Unknown

Kali ini saya akan membagikan sebuah hasil karya saya, yang saya buat untuk memenuhi salah satu tugas matakuliah menulis sastra yang tugasnya itu adalah menulis cerpen. tapi mohon maaf apabila karya saya ini belum layak disebut sebagi cerpen. semoga bermanfaat.

BUAH JATUH JAUH DARI POHONYA
Jeplak breekk”…terdengar suara seseorang yang membuka pintu dengan terburu-buru
”Heyy anak muda, bangunlah..!! lihatlah matahari sudah hangat, ayam sudah berkokok 5 jam yang lalu. Tapinkamu masih enak enakan memelu bantal, bersembunyi dibalik selimut. Sadarlah anak muda sekarang kamu bukan anak kecil lagi, berpikirlah dewasa. Tidur tidak akan membuat tubuhmu kenyang….!!”.
“Hhooammmpp…ada apa sih Pak??? Dodo masih ngantuk, siapa juga yang lapar”. Dengan entengnya dodo menjawab dan sedikit meledek apa yang telah dikatakan oleh ayahnya. Karena merasa ter ganggu Bukannya bangun, ia malah membetulkan posisi tidurnya, menyerong membelakangi pak odih.
“Anak kurang ajar kamu ya, dengan emosi yang semakin meninggi Pak Odih membuka gordeng kamar dan menarik selimut yang membelit di tubuh anaknya tersebut. cepat bangun, bentak Pak Odih..!!”
Dengan amat terpaksa Dodo menurunkan selimutnya, beranjak bangun. “Ahh dasarr Bapak..!!”
Melihat ananknya akan segera bangun, Pak Odih kemudian beanjak mengambil bekal yang sudah disiapkan istrinya. “Bu hari ini bapak akan pergi kesawah, ibu mau ikut?? Dodo juga akan ikut”. Pak Odih pamitan kepada istrinya.

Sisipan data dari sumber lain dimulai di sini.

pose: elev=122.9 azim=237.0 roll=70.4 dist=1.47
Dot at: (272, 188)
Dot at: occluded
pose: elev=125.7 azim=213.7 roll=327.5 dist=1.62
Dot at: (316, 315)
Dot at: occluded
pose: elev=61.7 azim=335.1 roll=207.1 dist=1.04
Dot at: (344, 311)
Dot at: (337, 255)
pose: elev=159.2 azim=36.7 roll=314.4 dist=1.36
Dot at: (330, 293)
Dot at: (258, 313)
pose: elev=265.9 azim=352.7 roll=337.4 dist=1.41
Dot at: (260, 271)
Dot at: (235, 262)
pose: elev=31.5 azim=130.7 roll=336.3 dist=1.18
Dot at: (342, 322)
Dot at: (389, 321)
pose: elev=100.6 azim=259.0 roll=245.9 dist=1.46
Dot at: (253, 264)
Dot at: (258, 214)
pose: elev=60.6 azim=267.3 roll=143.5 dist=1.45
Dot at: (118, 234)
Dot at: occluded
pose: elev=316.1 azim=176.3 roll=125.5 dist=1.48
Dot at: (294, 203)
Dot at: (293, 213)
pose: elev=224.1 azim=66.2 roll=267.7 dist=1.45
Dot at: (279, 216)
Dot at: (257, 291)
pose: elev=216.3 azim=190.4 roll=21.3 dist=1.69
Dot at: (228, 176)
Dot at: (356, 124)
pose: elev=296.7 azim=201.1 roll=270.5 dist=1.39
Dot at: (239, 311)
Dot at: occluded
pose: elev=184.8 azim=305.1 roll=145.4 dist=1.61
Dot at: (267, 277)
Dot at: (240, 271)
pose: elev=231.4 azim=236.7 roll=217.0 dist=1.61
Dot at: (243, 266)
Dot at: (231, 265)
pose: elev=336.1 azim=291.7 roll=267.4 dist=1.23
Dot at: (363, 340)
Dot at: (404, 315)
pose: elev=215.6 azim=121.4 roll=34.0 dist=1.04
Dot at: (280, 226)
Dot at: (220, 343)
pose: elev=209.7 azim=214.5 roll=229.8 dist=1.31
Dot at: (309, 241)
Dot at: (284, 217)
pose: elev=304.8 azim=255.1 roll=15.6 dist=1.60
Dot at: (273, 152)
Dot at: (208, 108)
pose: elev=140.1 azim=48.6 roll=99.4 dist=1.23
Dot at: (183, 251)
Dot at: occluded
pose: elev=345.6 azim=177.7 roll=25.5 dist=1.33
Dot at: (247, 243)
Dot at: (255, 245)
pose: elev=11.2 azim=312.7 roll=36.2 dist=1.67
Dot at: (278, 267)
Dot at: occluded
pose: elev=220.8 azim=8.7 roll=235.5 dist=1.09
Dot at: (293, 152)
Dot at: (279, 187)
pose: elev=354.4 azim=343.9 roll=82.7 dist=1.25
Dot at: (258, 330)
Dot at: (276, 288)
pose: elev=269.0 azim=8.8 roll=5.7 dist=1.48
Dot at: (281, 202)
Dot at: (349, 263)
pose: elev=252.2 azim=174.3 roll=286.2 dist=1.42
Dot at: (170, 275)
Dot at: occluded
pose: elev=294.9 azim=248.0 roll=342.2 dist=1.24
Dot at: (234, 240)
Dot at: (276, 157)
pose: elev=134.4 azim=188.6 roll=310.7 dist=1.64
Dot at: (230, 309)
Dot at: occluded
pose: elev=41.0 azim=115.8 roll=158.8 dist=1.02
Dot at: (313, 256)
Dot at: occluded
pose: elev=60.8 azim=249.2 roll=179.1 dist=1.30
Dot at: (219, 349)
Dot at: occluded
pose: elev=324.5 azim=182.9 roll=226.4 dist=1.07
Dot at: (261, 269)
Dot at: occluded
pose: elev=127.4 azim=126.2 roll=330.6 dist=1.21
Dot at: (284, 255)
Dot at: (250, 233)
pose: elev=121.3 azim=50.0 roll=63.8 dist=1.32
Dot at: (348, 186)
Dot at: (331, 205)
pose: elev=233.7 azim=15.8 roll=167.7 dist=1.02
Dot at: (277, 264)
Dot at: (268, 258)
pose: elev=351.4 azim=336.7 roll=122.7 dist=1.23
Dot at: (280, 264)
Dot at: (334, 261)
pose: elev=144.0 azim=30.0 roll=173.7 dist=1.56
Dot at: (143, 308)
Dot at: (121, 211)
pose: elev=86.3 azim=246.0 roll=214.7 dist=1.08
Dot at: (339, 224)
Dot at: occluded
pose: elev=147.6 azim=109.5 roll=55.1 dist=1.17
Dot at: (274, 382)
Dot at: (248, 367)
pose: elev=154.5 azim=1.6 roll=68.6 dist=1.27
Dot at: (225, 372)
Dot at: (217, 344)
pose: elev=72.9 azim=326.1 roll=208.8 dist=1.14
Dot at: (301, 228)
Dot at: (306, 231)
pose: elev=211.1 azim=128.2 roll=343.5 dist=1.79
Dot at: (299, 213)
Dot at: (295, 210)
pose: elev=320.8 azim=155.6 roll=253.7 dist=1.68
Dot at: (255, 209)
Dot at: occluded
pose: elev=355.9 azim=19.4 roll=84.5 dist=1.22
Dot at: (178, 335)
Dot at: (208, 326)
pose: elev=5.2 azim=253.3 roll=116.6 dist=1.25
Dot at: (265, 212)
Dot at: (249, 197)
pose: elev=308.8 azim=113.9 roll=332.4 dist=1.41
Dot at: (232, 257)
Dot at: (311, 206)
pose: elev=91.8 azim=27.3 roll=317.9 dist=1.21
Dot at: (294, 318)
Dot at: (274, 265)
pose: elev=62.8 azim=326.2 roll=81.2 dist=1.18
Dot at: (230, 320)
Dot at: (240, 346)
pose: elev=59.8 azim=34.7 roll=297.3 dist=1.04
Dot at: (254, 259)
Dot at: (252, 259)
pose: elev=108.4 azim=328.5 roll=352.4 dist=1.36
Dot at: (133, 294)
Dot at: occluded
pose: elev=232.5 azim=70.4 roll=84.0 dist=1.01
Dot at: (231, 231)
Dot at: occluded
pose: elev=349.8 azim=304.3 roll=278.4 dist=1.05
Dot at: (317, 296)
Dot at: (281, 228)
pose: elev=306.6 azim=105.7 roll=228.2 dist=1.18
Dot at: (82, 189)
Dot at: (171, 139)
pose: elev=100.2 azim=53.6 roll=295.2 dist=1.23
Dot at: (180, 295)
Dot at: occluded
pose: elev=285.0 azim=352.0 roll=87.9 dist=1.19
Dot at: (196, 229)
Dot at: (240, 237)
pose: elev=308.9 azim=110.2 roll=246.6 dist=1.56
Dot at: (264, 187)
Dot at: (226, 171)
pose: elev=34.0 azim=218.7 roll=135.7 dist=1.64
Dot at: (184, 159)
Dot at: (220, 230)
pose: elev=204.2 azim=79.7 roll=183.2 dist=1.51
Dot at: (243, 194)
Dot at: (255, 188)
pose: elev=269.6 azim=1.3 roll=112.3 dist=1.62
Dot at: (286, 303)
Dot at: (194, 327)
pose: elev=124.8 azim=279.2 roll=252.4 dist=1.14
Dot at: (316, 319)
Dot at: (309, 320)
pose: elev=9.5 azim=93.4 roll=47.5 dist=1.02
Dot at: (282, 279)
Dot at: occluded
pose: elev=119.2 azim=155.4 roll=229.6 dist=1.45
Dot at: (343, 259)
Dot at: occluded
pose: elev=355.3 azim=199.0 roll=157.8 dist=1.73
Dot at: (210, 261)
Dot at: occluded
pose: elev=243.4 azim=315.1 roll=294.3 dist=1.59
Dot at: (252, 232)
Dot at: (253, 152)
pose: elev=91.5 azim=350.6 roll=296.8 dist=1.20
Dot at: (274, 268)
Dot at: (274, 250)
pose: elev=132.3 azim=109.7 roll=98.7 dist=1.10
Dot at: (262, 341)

“Ngga aahh Pak, hari ini kan tetangga kita Bu Tuminah sedang melakukan persiapan hajatan anaknya, malu Ibu kalau tidak ikut bantu-bantu”. Sekarangkan ada Dodo yang membantu Bapak, Ibu besok saja ikut kesawahnya..!!”. Terang Bu Odih sambil melanjutkan menyapu lantai.
Dengan wajah yang kusam karena masih ngantuk, dan sedikit keterpaksaan Dodo bangun.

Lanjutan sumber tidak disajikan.